Joan Cusack Handler, Psychologist and Poet
Like so many survivors of the Holocaust, Evelyn Romanowsky Ripp's first memories are of a world that is lost forever, destroyed amid savage brutality. Her home town, Lachva, is only a small speck on most maps, yet it was the center of a vibrant Jewish life before the war. Its pre-war life is described here with great charm, evoking a lost age, a lost world. In 1942 that world came to an abrupt and vicious end. With great feeling, Evelyn Ripp tells the story of the Lachva ghetto. Her poems tell much more, starting with the line: "I've been silent so long." She is silent no more.
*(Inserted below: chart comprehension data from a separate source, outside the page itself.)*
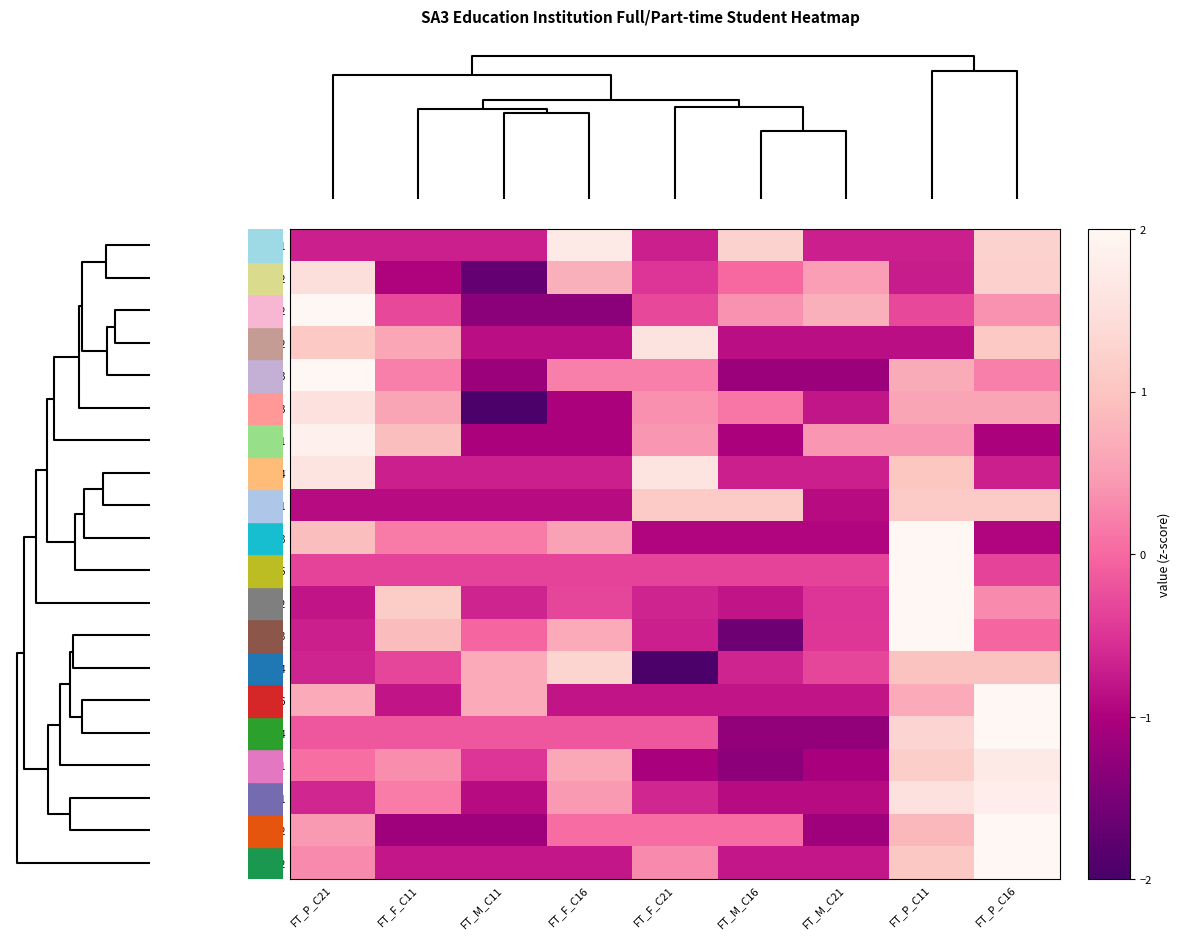

Which series has the largest total across all categories?

10503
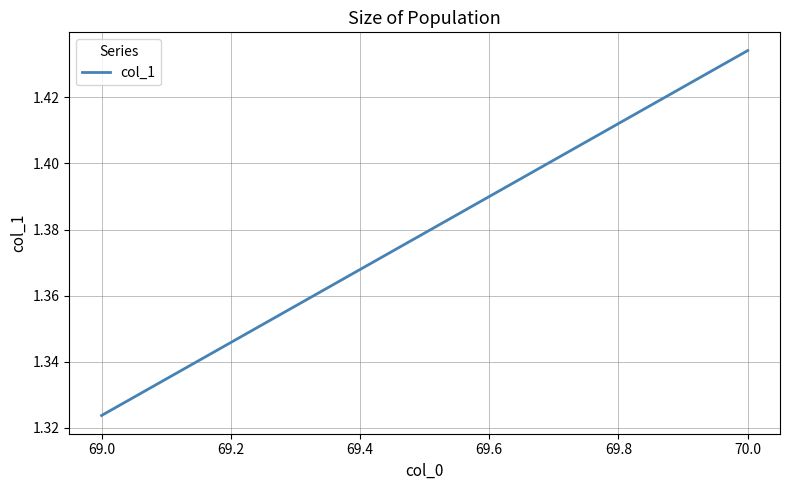

Count the number of data series in this chart.

1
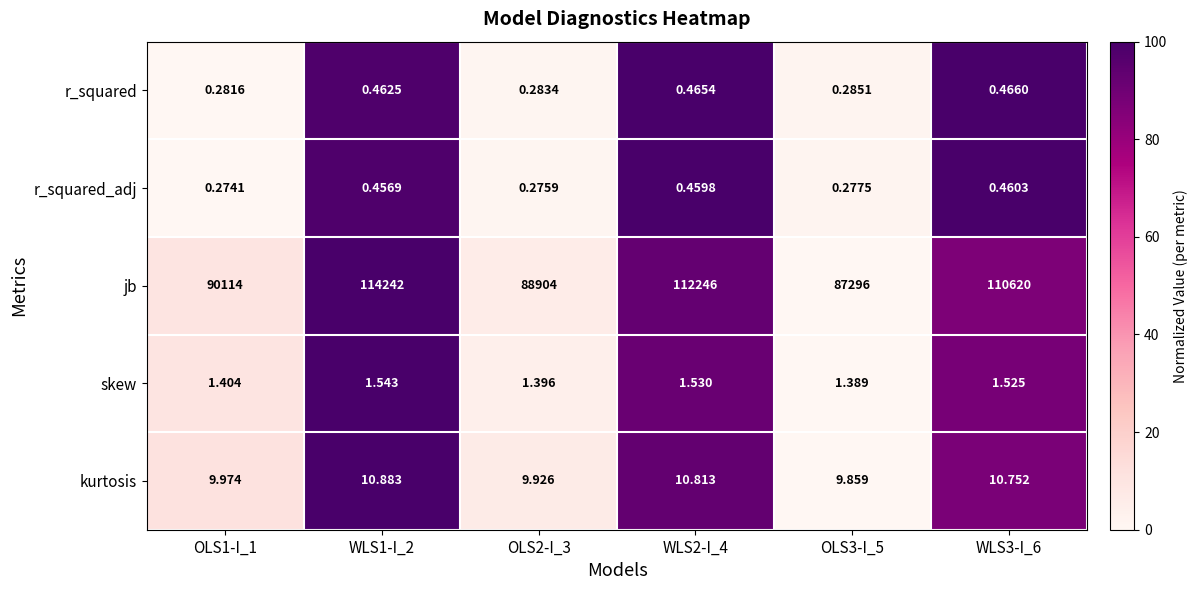

At OLS1-I_1, list the series in order from largest to smallest.

jb, kurtosis, skew, r_squared, r_squared_adj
All those interested in Jewish history will be grateful to her for her words and verses.
Sir Martin Gilbert, Historian
Poetry is not the conventional genre for describing the Holocaust, but here it is used with great skill and passion. The reader will long remember these beautiful poems. The Abandoned: A Life Apart from Life is an important contribution to Holocaust literature and I highly recommend it.
Dr. Stephen M. Berk, Professor of Holocaust and Jewish Studies
Evelyn Ripp's poetry takes us to the edge of the abyss and forces us to look down. The immediacy and intimacy of Evelyn's poems humanize the statistics, helping us to understand her experiences and to empathize with her attempts to integrate them into her still-haunted life today. This volume makes an excellent addition to any high school or university course on the Holocaust and will enrich the background of any adult interested in this subject.
Karen Shawn, Ph.D., Educational Consultant, American Friends of the Ghetto Fighters' Museum
Evelyn Romanowsky Ripp allows us a glimpse of the inner life of a survivor. Her poetic wonderings about God's absence/presence and remembrances and evocations of people and places are the underpinnings of this book and of her life -- to learn to "at once, remember and forget."
Dr. Gloria F. Waldman-Schwartz, Professor, York College and The Cuny Graduate Center
Evelyn Ripp came to the United States from a Displaced Persons Camp in Germany in 1946. After settling in New York City, she eventually graduated from Hunter College in New York, received an M.A. in Russian from New York University and an M.A. in English from Fairleigh Dickinson University in New Jersey. She has taught both Russian and English.
Today, Evelyn's primary avocation is passing on some sense of the reality of her Holocaust experiences to adults and students through speaking engagements and poetry readings. Evelyn has two married daughters and six grandchildren and lives with her husband, Norbert, in northern New Jersey.